RobotcRobotcPlay around with Lego Mindstorms NXT enough and at some point you’ll inevitably get frustrated with NXT-G, its graphical programming language of "blocks" that you drag around and connect with "wires". It’s great for teaching kids the basics, but once they embark on anything remotely ambitious they’re bound to run into trouble. Whether it’s the crazy sprawl of blocks over the work area (even a simple loop can require screens of slow horizontal scrolling), the lack of floating point math or, perhaps worst of all, the total absence of debugging tools, sooner or later you’re going to start longing for a proper programming language that uses, you know, text and stuff

"if…then…else", "while", even "for…next" –  you won’t know how much you actually like those constructs until you don’t have them. For anyone who’s ever programmed, there’s nothing better for understanding programming logic than properly tabbed and commented code, all in a column of text as God intended.  And for your kids, there’s no time like the present to introduce real programming, using coding conventions that will be as relevant in the decades to come as they were in decades past.

The good news is that there are lots of replacement text-based languages for Mindstorms NXT, from Java to Lua (or, if you want to stick with visual programming, you can also use LabView, the professional-grade language that NXT-G is based on).

Even better news: I’m here to tell you that one stands out from all the rest.

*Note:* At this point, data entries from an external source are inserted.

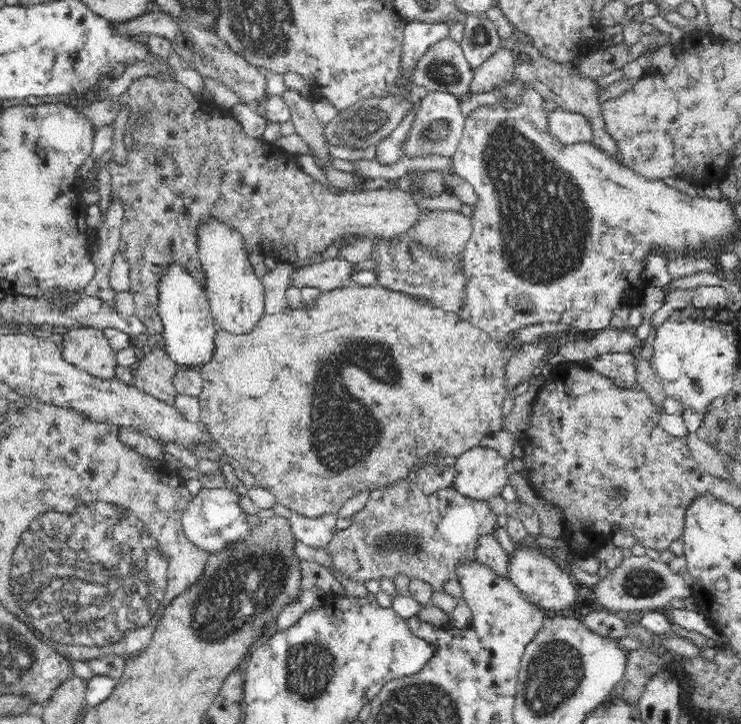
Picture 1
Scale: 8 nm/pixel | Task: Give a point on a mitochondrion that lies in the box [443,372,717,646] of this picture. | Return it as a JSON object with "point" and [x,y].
{"point":[643,582]}

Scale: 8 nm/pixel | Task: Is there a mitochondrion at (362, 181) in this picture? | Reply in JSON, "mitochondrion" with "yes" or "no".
{"mitochondrion":"no"}

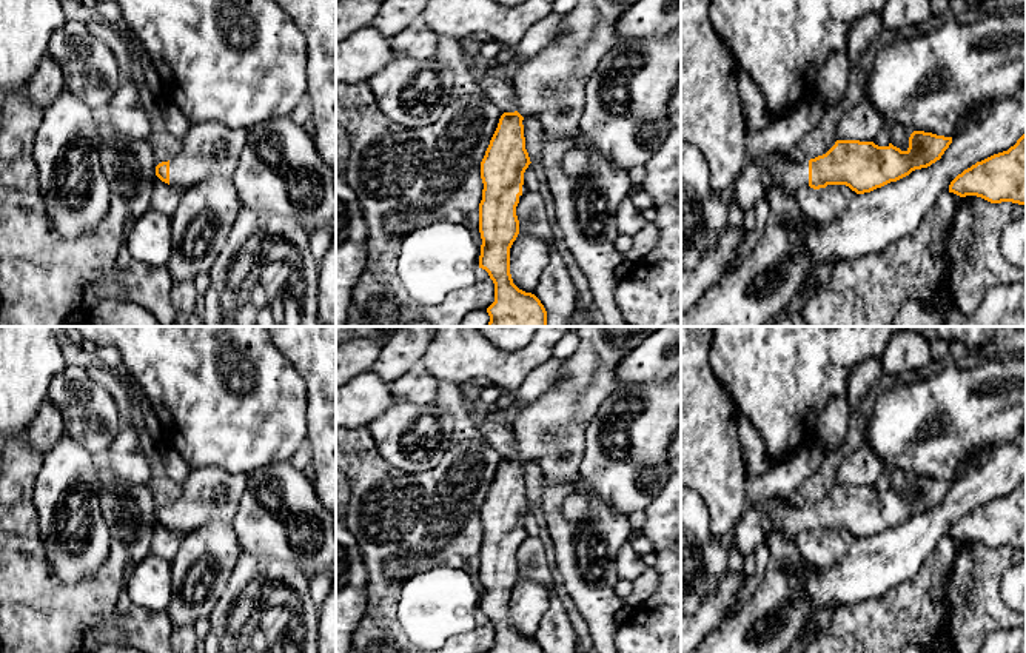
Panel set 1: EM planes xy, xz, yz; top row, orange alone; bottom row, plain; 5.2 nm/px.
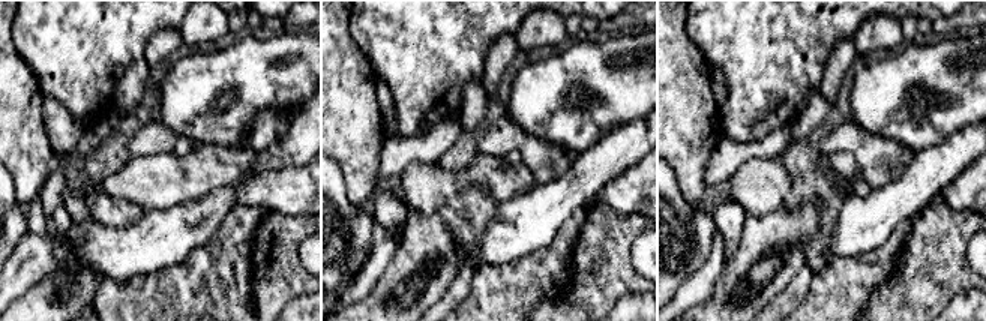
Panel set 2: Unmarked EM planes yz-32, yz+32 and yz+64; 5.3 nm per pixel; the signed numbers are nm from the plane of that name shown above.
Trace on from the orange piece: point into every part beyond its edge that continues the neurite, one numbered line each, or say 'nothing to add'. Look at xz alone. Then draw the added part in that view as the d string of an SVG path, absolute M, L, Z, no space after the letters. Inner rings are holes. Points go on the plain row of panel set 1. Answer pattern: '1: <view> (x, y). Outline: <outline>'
1: xz (550, 431). Outline: M575 326L581 340L578 350L562 360L556 382L535 402L519 410L511 424L510 430L516 440L516 456L522 462L535 462L548 482L581 484L579 465L585 451L585 430L593 420L599 405L618 387L616 367L619 360L659 328L661 326Z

It’s RobotC and it’s simply fantastic. If you’re not a C programmer, don’t worry–aside from a few grammatical conventions, it could be BASIC. But where it really stands out is in the programming environment. RobotC’s integrated development environment (IDE) includes real-time syntax checking, compiling and contextual help and auto-complete of functions and variables. It has an awesome debugger, allowing you to step through your program, set break points and watch variables, or just watch the code executing on the NXT brick.  And its collection of instructional and sample programs is unmatched in the Mindstorms world.

[Total geekout: here’s my Lego UAV code in NXT-G (here and here) and in RobotC (here)]

RobotC got its start at Carnegie-Mellon, the nation’s top robotics school, and the pedigree shows. But special credit should go to Dick Swan, who authored much of the current program. (Dick, get a home page so I can link to you!)

For the stuff that we’re now doing, including integrating GPS via Bluetooth, there’s nothing for Mindstorms NXT that can match RobotC for flexibility and ease of use. Plus if you want to teach your kids real programming, why not introduce them to a real programming language? C leads to C+, C++ and C#, which is a lot more than you can say for Java 😉

(Aside: as I was re-teaching myself how to program in C, I was reminded about the funny logic of computers. -100 is > than -90. Is this true in all languages?)